::: Given information

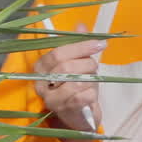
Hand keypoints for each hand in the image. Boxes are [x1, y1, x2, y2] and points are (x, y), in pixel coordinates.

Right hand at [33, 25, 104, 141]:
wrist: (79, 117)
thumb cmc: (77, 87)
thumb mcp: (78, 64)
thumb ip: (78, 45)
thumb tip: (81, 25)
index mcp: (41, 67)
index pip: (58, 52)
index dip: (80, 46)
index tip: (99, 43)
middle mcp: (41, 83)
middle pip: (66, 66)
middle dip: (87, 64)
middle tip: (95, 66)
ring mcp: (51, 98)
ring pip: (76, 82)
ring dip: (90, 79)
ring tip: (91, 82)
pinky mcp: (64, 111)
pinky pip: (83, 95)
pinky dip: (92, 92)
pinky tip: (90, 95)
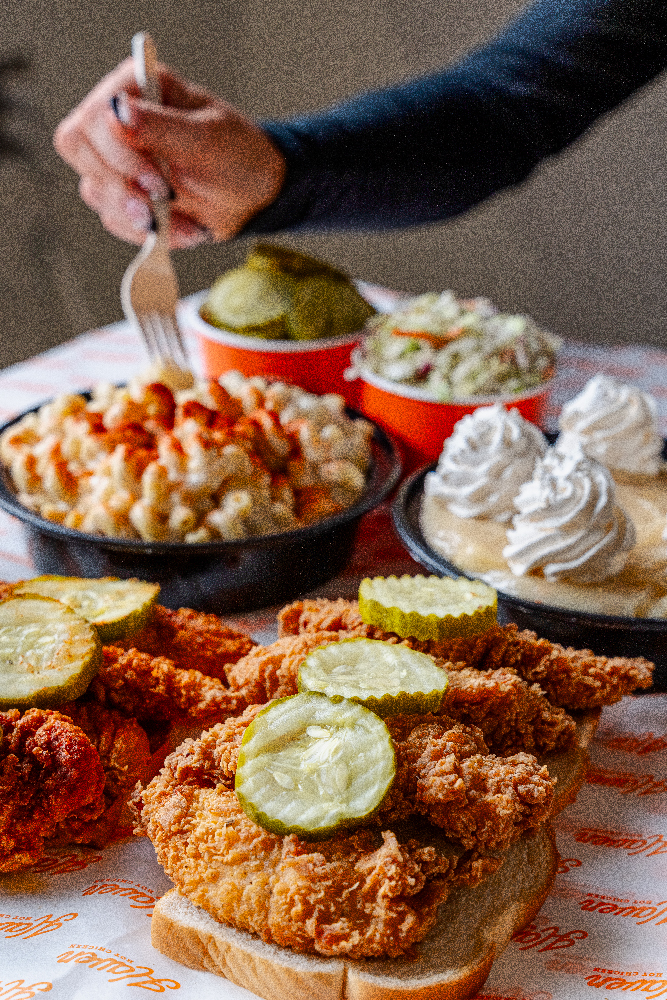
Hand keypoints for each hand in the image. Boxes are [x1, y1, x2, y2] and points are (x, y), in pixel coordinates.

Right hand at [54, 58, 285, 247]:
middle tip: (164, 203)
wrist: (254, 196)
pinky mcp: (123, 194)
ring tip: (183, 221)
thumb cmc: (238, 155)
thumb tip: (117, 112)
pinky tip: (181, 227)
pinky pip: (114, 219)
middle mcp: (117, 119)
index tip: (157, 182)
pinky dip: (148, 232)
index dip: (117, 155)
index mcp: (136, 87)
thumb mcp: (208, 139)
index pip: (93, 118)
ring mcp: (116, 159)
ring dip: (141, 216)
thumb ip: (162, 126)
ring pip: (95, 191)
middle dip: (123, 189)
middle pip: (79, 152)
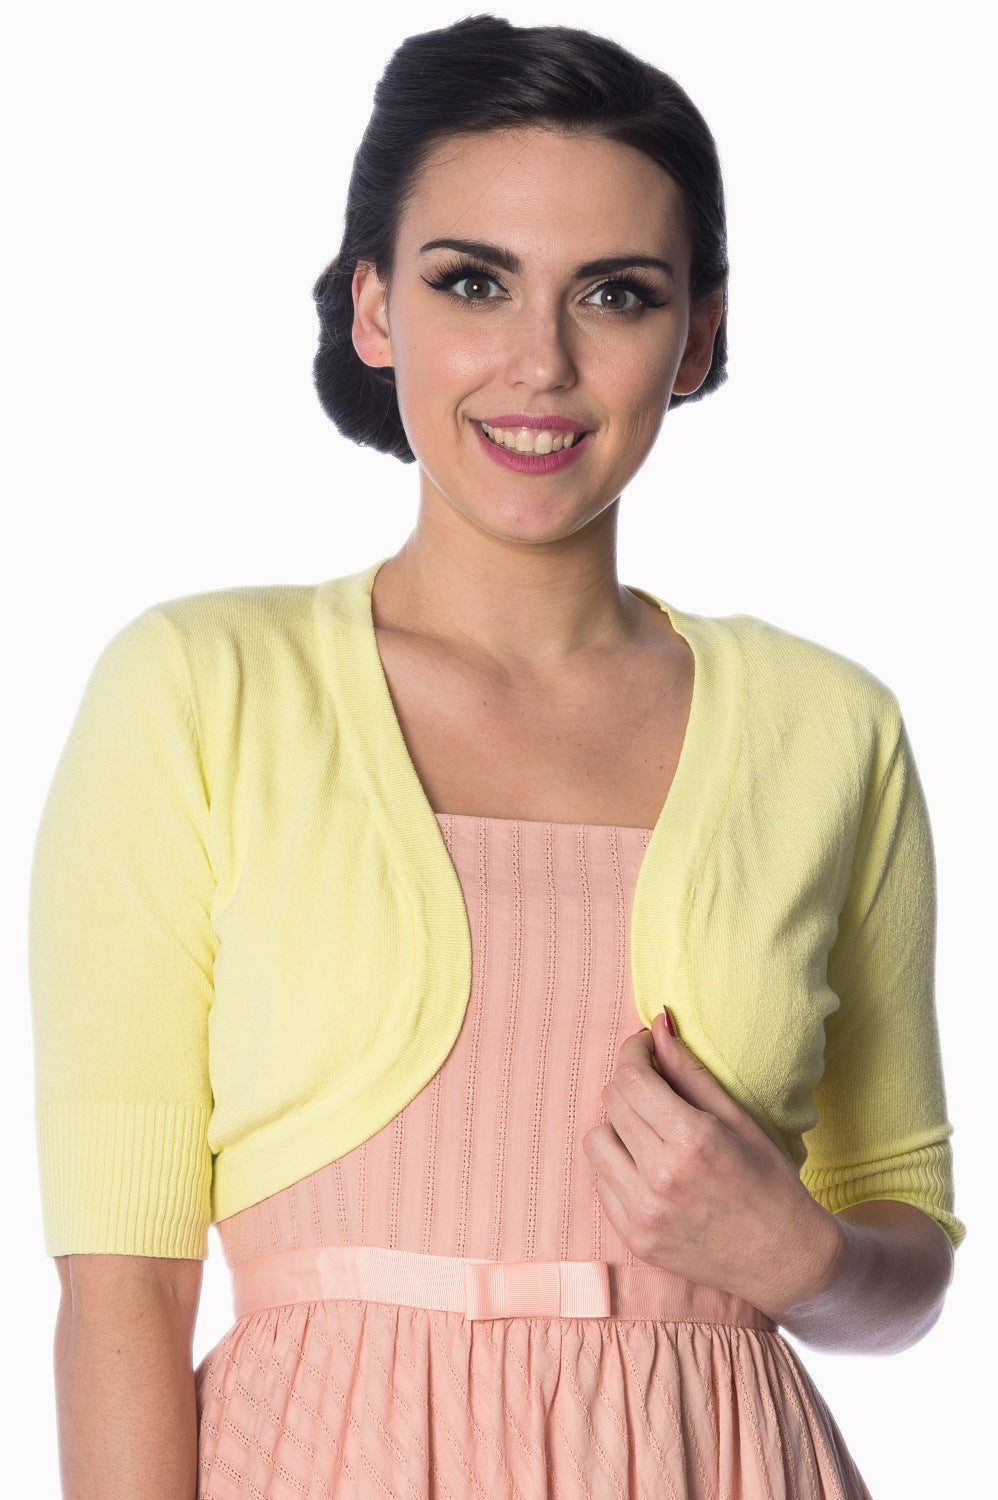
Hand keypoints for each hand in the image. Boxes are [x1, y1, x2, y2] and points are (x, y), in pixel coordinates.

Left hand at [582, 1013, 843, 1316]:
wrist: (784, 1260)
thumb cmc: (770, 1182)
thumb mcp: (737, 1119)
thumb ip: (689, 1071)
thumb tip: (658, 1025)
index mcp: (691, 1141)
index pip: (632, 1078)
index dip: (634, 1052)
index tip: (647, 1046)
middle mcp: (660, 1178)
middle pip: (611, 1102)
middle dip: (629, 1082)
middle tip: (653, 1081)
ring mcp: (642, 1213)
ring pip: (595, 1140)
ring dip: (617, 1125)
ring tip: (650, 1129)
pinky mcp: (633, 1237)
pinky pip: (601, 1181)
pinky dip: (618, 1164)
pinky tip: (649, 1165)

::::::
::: Given information

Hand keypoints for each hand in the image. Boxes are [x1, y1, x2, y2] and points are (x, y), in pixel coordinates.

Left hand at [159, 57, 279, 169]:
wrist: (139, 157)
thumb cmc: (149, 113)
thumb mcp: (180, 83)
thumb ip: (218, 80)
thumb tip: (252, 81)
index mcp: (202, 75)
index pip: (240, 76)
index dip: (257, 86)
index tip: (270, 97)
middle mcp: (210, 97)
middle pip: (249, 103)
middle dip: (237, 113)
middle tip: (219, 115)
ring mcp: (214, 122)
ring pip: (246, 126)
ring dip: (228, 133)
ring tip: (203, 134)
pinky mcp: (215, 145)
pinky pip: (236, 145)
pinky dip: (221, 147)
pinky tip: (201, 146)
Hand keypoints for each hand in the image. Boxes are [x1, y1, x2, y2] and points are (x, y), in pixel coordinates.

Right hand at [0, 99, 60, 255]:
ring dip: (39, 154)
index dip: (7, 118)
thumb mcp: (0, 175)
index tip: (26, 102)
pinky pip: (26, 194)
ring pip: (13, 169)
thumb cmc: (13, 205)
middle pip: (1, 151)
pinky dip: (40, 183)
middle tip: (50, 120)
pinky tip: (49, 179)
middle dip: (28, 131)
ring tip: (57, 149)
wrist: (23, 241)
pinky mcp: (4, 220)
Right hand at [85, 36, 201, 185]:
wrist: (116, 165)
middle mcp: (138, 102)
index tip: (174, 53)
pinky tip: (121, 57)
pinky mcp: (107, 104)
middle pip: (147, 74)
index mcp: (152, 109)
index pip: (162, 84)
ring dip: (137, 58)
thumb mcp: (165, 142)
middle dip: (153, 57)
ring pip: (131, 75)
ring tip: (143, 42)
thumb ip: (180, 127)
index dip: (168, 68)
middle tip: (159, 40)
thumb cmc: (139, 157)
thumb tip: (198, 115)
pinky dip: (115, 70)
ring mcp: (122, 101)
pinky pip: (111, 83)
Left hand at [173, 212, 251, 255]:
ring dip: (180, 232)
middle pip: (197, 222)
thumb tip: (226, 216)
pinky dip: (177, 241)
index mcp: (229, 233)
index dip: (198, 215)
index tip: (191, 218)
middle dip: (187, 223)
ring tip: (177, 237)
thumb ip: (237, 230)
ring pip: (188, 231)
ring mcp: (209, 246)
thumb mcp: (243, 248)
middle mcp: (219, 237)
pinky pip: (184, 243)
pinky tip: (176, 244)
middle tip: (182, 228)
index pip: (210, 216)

::::::

#### [Task requirements]
In the entries above, find every line holding the word "wrist" and copy it out.

#### [Response for this exercise]
wrist: (79, 117)
wrist: (254, 196)
wrist: (784, 1260)
wrist: (139, 157)
wrist: (23, 241)
wrist: (116, 165)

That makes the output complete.